Ciertamente que la escuela desde su invención ha crecido aritméticamente. Motivo por el cual se han realizado disposiciones, programas, políticas educativas, criterios de acreditación, competencias para cada área y grado, sin embargo lo que se debe de transmitir la escuela no está en los programas estandarizados que homologan los procesos de presentación de información, calificación y evaluación, que tienen el objetivo de agilizar la administración de información (¿Qué, cómo, cuándo se hace que cosa?) es decir, no vendrán de la cuantificación de la experiencia de aprendizaje, sino del vínculo particular donde se produce esa experiencia que es el aprendizaje: la relación entre el alumno y su maestro. En donde cada uno participa de cierta forma especial: el maestro mirando y significando a sus alumnos, deseando algo para ellos más allá de la sola acreditación de la materia, en ese sentido, solo aquellos docentes apasionados con su función podrán transmitir algo, ser modelo que sostenga y permita un acompañamiento con sus alumnos. Pues el maestro, al igual que el psicoanalista, transmite más por lo que es que por lo que dice.

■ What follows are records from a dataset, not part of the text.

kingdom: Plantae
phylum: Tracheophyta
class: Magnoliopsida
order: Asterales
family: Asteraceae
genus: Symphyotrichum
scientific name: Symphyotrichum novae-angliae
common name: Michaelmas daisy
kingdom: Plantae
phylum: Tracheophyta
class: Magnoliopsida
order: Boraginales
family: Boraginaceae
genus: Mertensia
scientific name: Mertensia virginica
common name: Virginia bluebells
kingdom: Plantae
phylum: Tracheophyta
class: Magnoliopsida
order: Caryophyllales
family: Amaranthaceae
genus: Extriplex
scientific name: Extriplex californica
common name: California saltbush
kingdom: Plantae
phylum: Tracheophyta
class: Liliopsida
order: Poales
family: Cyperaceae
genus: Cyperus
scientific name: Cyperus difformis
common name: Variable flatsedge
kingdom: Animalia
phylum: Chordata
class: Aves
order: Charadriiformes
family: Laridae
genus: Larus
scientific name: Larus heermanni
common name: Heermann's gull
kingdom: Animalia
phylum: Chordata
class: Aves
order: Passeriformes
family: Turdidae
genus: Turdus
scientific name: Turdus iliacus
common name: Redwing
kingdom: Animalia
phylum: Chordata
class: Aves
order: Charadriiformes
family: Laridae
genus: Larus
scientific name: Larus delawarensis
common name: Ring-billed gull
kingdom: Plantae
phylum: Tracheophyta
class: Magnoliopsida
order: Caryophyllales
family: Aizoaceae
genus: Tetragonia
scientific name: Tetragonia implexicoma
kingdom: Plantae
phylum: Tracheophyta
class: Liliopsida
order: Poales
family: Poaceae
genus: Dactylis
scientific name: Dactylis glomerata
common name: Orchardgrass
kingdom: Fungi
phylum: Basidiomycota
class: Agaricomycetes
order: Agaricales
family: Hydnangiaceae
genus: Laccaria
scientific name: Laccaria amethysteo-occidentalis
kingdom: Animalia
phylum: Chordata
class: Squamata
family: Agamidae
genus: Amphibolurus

Aquí cabría que cada maestro se planteara la pregunta en singular, para cada alumno ¿Quién es mi alumno(a) para mí? ¿Cómo participo en su problema? ¿Cómo puedo participar e involucrarme en la solución de su problemática? Qué, más que “pasarle la pelota” a otro, incluso especialista ¿Cómo encarar dicha situación desde la función que nos vincula?